# WHAT YOU SHOULD DO
Copy the records below from the line with "The value of" up to and including the line with "Serie 1, Serie 2", swapping "legend" for "key" and keeping everything else the same. Give only those lines.

# DATASET RECORDS

·····

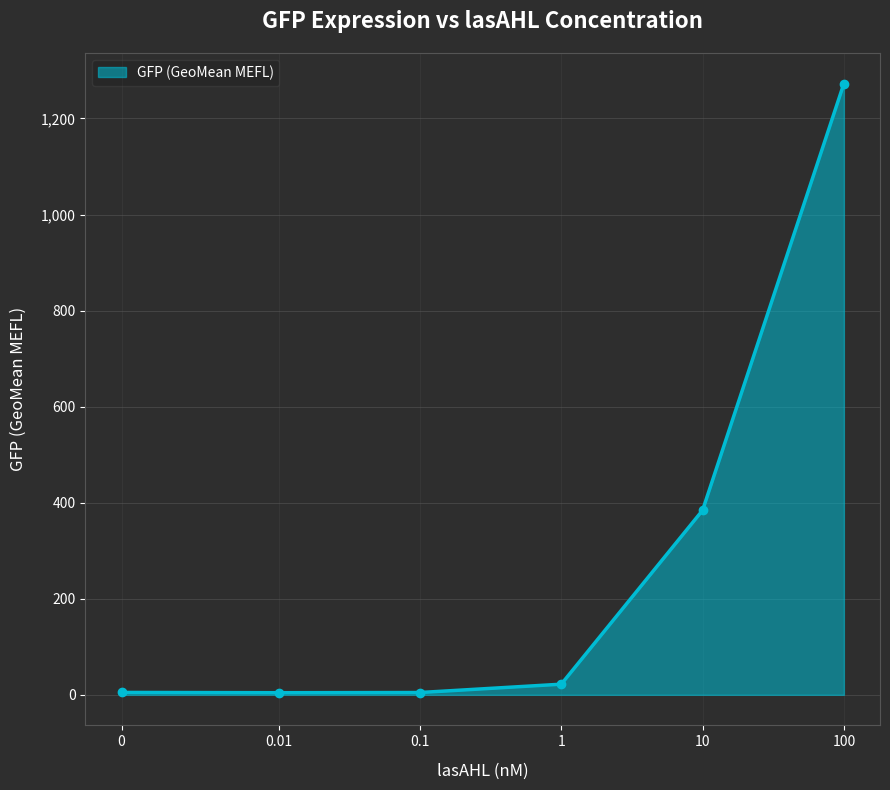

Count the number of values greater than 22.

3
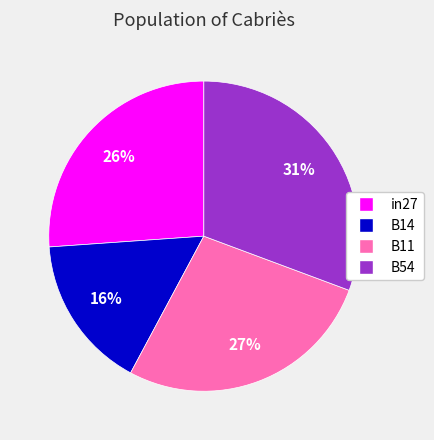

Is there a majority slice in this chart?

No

·····

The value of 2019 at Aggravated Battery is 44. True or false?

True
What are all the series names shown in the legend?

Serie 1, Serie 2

·····

# SOLVED EXERCISE
The value of 2019 at Aggravated Battery is 44. True or false?

True
What are all the series names shown in the key?

Serie 1, Serie 2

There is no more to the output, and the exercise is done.